The second final guidance, “Expedited Programs for Regenerative Medicine Therapies for Serious Conditions” (available here), provides information regarding the use of accelerated approval pathways for regenerative medicine therapies that have been granted designation as an RMAT, as well as considerations in the clinical development of regenerative medicine therapies and opportunities for sponsors of such products.

This guidance makes clear that the following therapies could qualify for an RMAT designation: cell therapies, therapeutic tissue engineering products, human cell and tissue products, and combination products using any such therapies or products, except those regulated solely under section 361 of the Public Health Service Act (42 U.S.C. 264) and 21 C.F.R. Part 1271. Notably, the final version of this guidance clarifies that “cell therapies” includes both allogeneic and autologous cell therapies, as well as xenogenic cell products. Products that qualify for an RMAT designation receive all of the benefits of the fast track and breakthrough therapy designation programs, including early interactions with FDA. Although sponsors may apply for and receive both breakthrough and RMAT designation for a product, FDA advised that each designation requires a separate application.

Factors that FDA may consider when determining whether the preliminary clinical evidence is sufficient to support RMAT designation include, but are not limited to, the rigor of data collection; the consistency and persuasiveness of outcomes; the number of subjects and sites contributing to the data; and the severity, rarity, or prevalence of the condition.
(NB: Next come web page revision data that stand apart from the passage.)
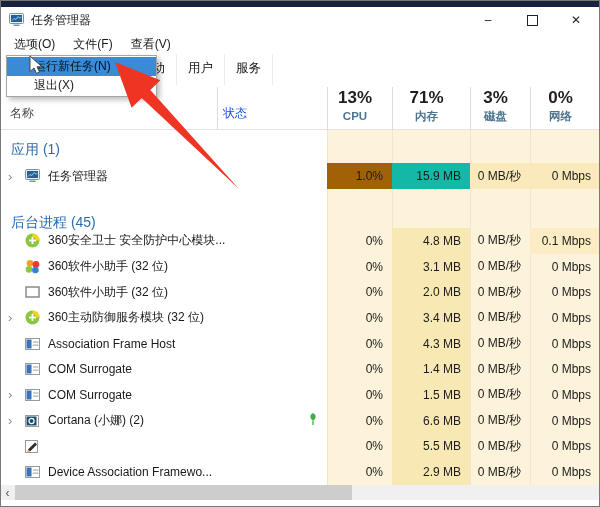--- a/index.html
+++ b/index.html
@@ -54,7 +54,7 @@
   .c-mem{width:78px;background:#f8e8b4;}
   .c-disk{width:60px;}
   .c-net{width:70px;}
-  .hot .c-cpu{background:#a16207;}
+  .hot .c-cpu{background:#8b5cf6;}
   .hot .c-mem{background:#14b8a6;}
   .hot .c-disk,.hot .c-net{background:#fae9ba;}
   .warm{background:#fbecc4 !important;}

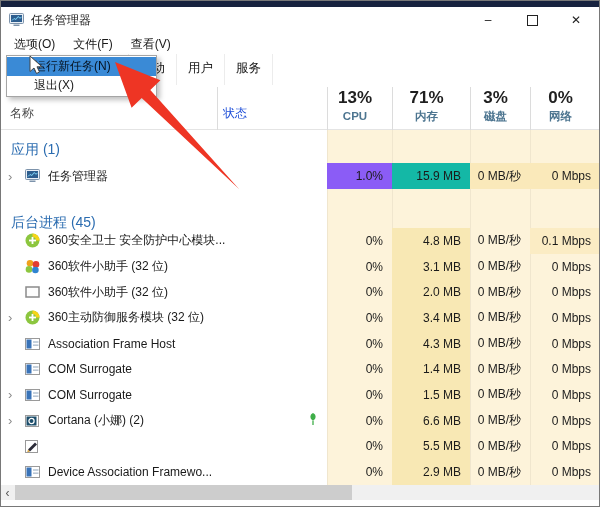--- a/index.html
+++ b/index.html
@@ -42,7 +42,7 @@
   .ghead{position:absolute;left:0;width:320px;font-size:14px;color:#2b6cb0;padding-left:11px;line-height:26px;box-sizing:border-box;}
   .prow{position:absolute;left:0;width:600px;height:26px;display:flex;}
   .rows{position:absolute;top:98px;left:0;width:600px;}
-  .rows .prow{position:relative;height:25.7px;}
+  .rows .prow{position:relative;height:25.7px;gap:37px;}
   .c-name{width:217px;display:flex;align-items:center;padding-left:8px;box-sizing:border-box;}
   .chev{width:17px;font-size:13px;color:#8a8a8a;flex:none;}
   .icon-slot{width:17px;margin-right:6px;flex:none;display:flex;align-items:center;}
Unlike the breakthrough therapy designation, RMAT designation does not require a sponsor to produce evidence indicating that the drug offers a substantial improvement over available therapies.

To apply for RMAT designation, a sponsor should submit either a new investigational new drug application (“IND”) or an IND amendment, along with a concise summary of information in support of the RMAT designation. The application should include a description of the investigational product; rationale for the investigational new drug meeting the definition of an RMAT; a discussion to support that the disease or condition the product is intended to treat is serious; and preliminary clinical evidence that the product has the potential to address the specified unmet medical need for the serious condition. The requirement to provide a description of the product is new to the final guidance.  No later than 60 calendar days after receipt of the designation request, FDA will notify the sponsor as to whether the regenerative medicine therapy has received the RMAT designation.

Finally, this guidance provides recommendations for clinical trial design. FDA states that it will consider clinical trials in support of a Biologics License Application (“BLA”) that “incorporate adaptive designs, enrichment strategies, or novel endpoints.” This final guidance provides new language indicating that historical controls and natural history data (the course a disease takes from its onset, through presymptomatic and clinical stages, to a final outcome in the absence of treatment) may be considered, if appropriate. Natural history data, however, may only provide the basis of a historical control if the “control and treatment populations are adequately matched, in terms of demographics, concurrent treatment, disease state, and other relevant factors.”

FDA’s continued focus on developing and finalizing guidance in the regenerative medicine space suggests that FDA is serious about helping industry to both navigate the application process in an effort to streamline the premarket approval process and to better understand and address identified regulatory pain points. For these reasons, sponsors of investigational regenerative therapies should pay close attention to and take into consideration the recommendations set forth in these final guidance documents.